Further, the suit argues that the media house’s act of “wilfully, maliciously, deceitfully infringing” Sen’s work is a violation not only of the Copyrights Act, but also of the Information Technology Act and the Bhartiya Nagarik Suraksha Sanhita.
Sen claims this is not Zee Media’s first misuse of his work. In 2014, Zee News (Bengali) published one of his photographs in a story on the Jadavpur University protests without permission.
According to the suit, he had to repeatedly follow up and attend two in-person meetings before Zee finally told him to raise an invoice so he could be paid for the unauthorised use.
What does Sen demand?
In his suit, Sen has detailed a list of financial and professional losses that he says stem directly from Zee News airing his exclusive cheetah translocation footage without permission.
The suit says Sen lost major earning opportunities because Zee News aired his exclusive cheetah footage before he could license it. It said that he was in talks with NDTV to sell theme footage for Rs 1.25 lakh, and that he could have earned much more from other Indian and international channels. Since Zee falsely claimed “super exclusive” rights, no broadcaster wanted to license the footage anymore, it adds.
Sen says that on the first anniversary of the cheetah relocation project, many news channels could have used his footage for special stories. But because Zee claimed exclusive rights, no one approached him, and he lost future media opportunities, he adds.

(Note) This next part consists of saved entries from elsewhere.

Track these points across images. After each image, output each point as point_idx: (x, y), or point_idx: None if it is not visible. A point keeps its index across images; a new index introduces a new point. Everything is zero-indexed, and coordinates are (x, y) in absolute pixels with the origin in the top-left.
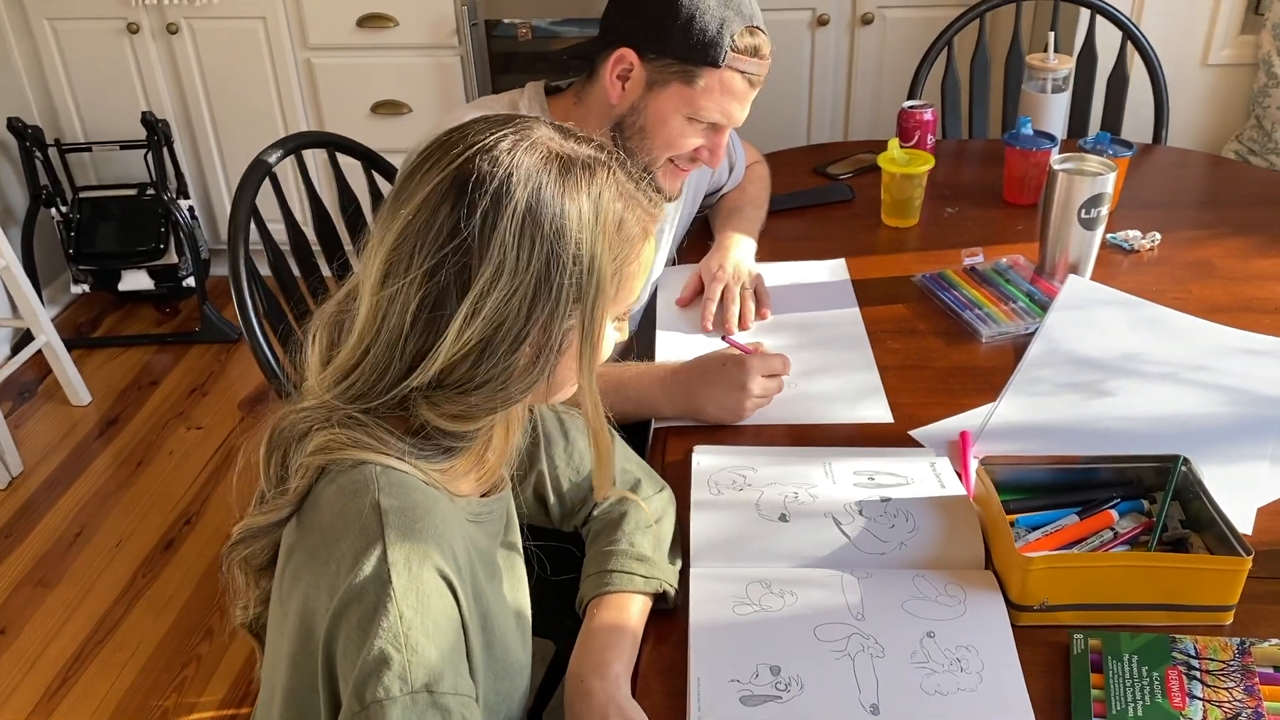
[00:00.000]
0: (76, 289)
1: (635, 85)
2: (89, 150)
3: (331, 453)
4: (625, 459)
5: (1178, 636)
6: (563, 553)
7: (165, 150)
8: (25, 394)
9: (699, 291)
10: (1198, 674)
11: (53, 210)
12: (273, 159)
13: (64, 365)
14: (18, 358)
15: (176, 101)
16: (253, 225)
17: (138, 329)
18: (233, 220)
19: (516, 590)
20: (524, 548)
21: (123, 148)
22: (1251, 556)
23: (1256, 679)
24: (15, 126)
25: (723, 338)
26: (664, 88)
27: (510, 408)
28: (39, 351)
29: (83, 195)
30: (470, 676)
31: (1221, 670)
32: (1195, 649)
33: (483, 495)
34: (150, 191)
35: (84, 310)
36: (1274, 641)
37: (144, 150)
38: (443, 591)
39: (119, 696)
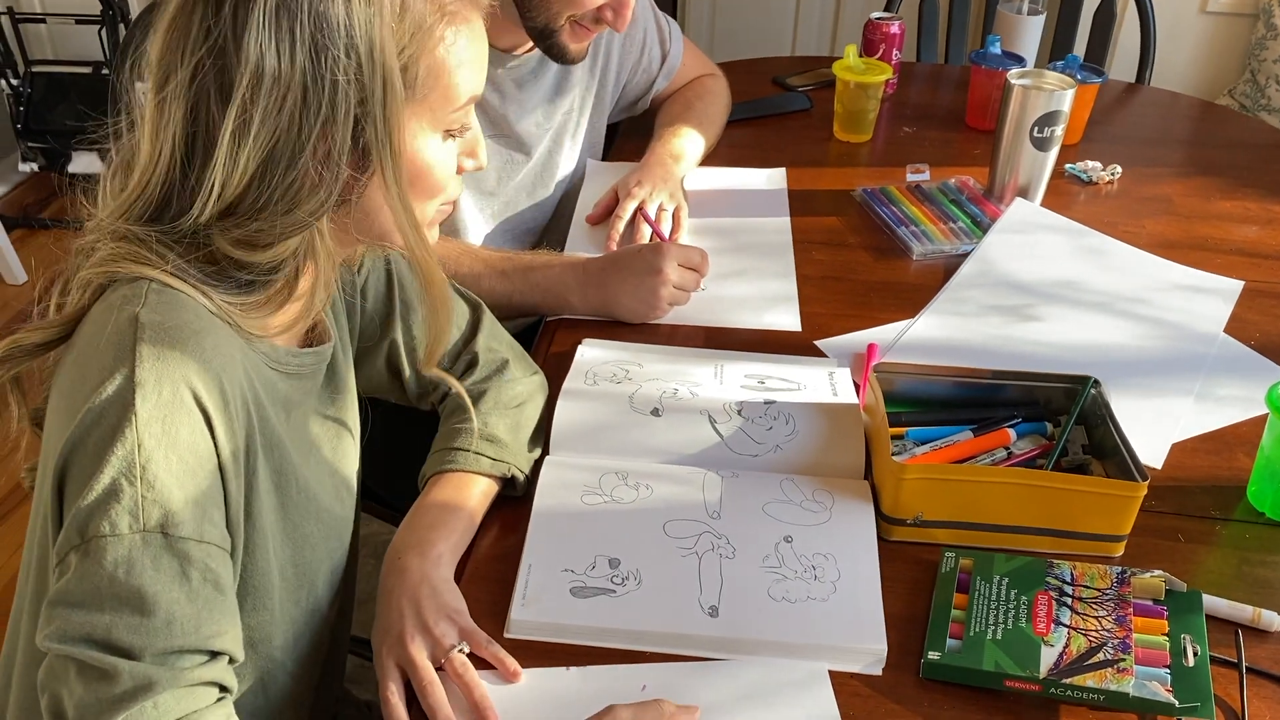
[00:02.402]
0: (25, 167)
1: None
2: (43, 22)
3: (111, 266)
4: (493, 338)
5: (1056, 562)
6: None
7: (122, 27)
8: None
9: (612, 209)
10: (1069, 600)
11: (2, 82)
12: None
13: (0, 242)
14: None
15: None
16: None
17: (87, 213)
18: (119, 67)
19: (337, 457)
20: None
21: (78, 22)
22: (1146, 483)
23: (1131, 610)
24: None
25: (639, 213)
26: None
27: (305, 230)
28: None
29: (36, 70)
30: (226, 529)
31: (1095, 599)
32: (1072, 575)
33: (302, 346)
34: (105, 70)
35: (33, 190)
36: (1156, 573)
37: (99, 26)
38: (196, 425)
39: (3, 582)
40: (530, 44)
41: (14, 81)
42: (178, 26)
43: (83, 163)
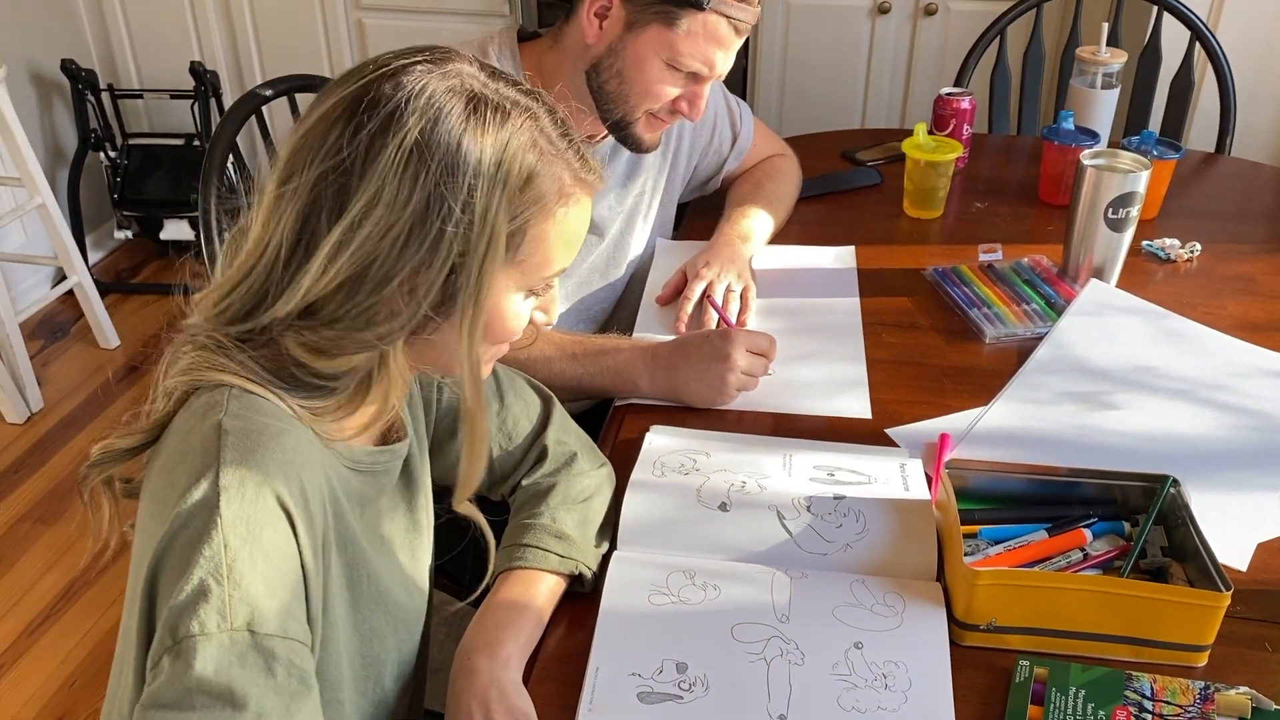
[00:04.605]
0: (120, 235)
1: (614, 25)
2: (140, 97)
3: (193, 374)
4: (563, 430)
5: (1135, 674)
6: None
7: (213, 101)
8: (58, 333)
9: (681, 289)
10: (1149, 717)
11: (101, 154)
12: (267, 94)
13: (94, 307)
14: (47, 296)
15: (229, 54)
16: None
17: (177, 278)
18: (210, 152)
19: (410, 552)
20: (437, 511)
21: (173, 97)
22: (1230, 592)
23: None
24: (69, 69)
25: (706, 297)
26: (643, 29)
27: (371, 351)
28: (77, 293)
29: (132, 142)
30: (308, 625)
31: (1177, 716)
32: (1152, 689)
33: (377, 445)
34: (196, 142)
35: (127, 256)
36: (1242, 689)
37: (191, 101)
38: (279, 525)
39: (98, 637)
40: (605, 131)
41: (112, 154)
42: (315, 134)
43: (174, 230)
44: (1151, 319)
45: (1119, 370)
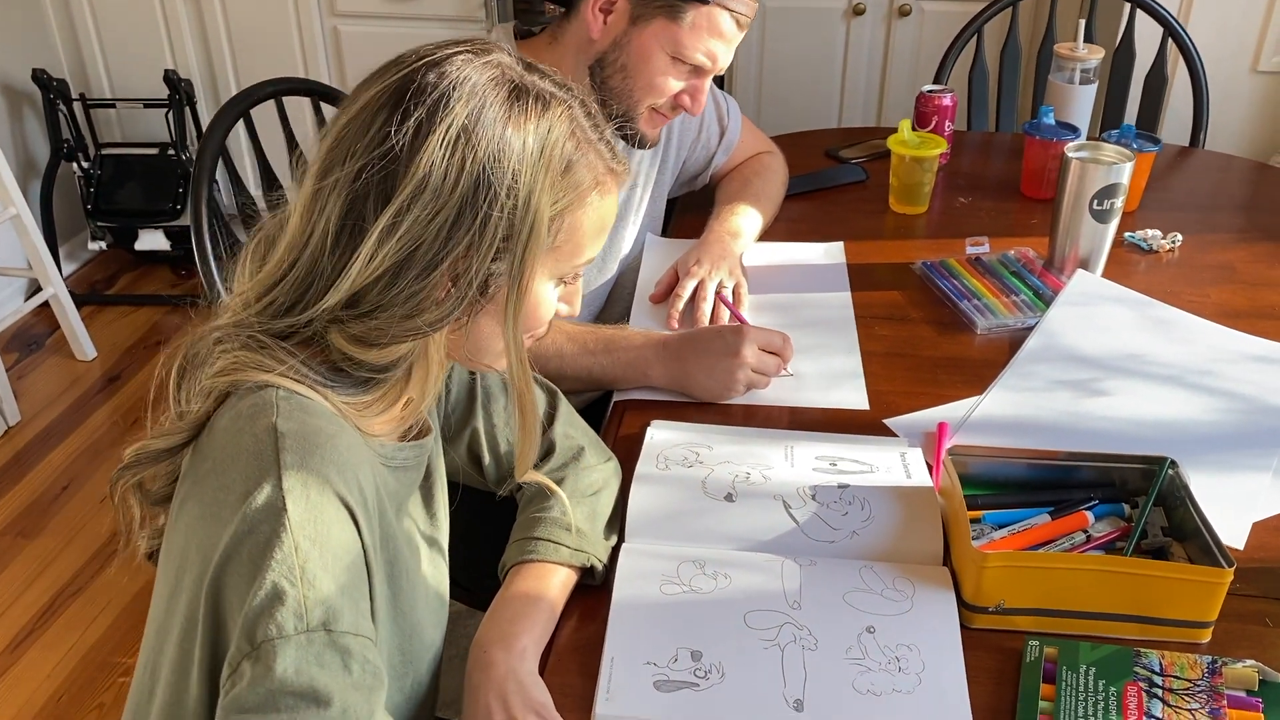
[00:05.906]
0: (94, 246)
1: (618, 19)
2: (113, 107)
3: (234, 374)
4: (570, 425)
5: (1143, 650)
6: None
7: (187, 110)
8: (34, 346)
9: (673, 287)
10: (1159, 692)
11: (74, 165)
12: (254, 98)
13: (70, 319)
14: (22, 308)
15: (202, 62)
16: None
17: (151, 289)
18: (200, 155)
19: (434, 547)
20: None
21: (146, 106)
22: (1233, 569)
23: (1224, 702)
24: (40, 78)
25: (717, 295)
26: (648, 23)
27: (419, 340)
28: (53, 304)
29: (105, 152)
30: (371, 622)
31: (1186, 690)
32: (1161, 665)
33: (402, 440)
34: (171, 151)
35: (102, 267)
36: (1249, 663)
37: (165, 110)
38: (344, 522)
39: (84, 650)
40: None
41: (85, 164)
42: (357, 124)
43: (149, 240)
44: (1138, 307)
45: (1109, 358)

The suit states that the value of the footage came from its uniqueness; it was the only close-up video of the first-ever international cheetah translocation. Zee’s false “super exclusive” claim destroyed his ability to sell or auction it globally as a premium, historic visual, the suit argues.
As per the suit, Sen was developing a major documentary/over-the-top series on the cheetah project, meant for platforms such as Netflix, Amazon and the BBC. Because Zee publicly claimed exclusive rights, potential partners would doubt his ability to use the footage, killing the project’s prospects, the suit states.
A commercial court in Kolkata admitted the suit and will hear the matter on January 16.